## DATA SHOWN
►

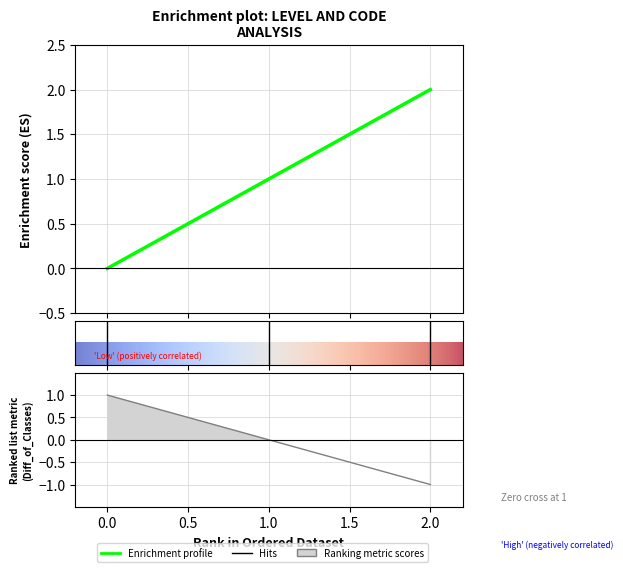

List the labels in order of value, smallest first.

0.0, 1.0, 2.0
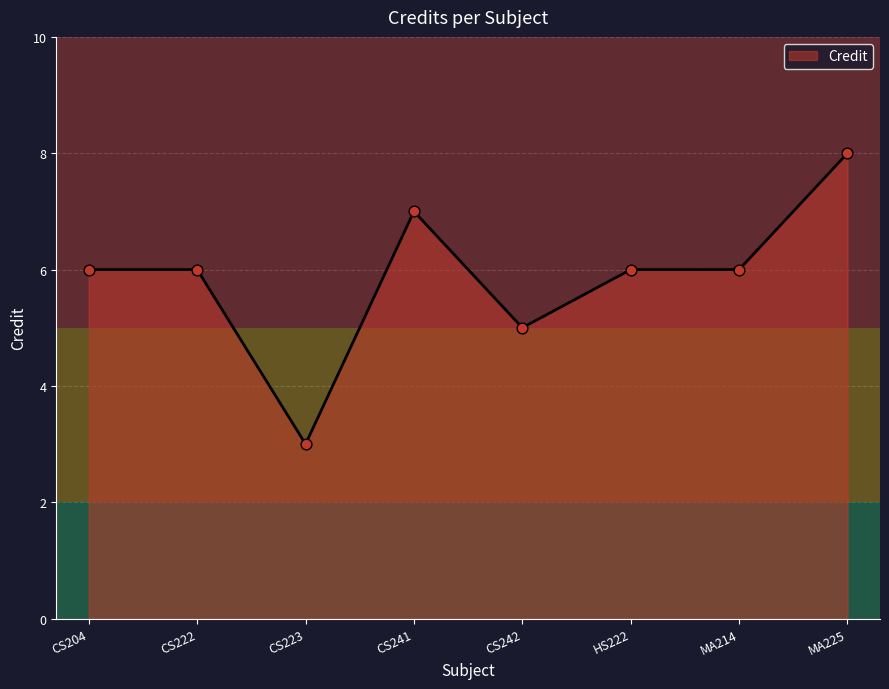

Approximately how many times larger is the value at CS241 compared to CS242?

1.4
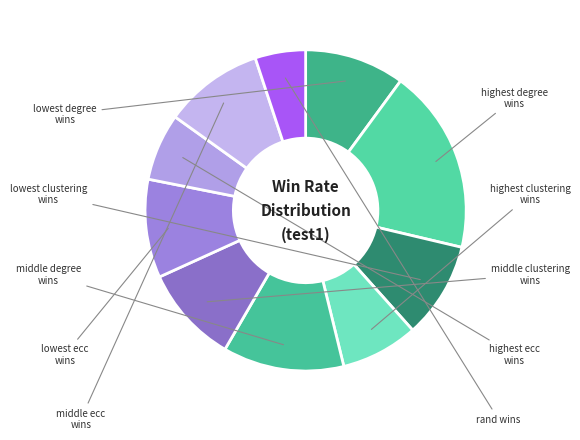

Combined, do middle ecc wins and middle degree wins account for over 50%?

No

◄
►

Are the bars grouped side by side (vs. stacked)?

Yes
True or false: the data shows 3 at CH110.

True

◄

How many lines in the records contain the string "value", matching case exactly? Reply with the number only.

2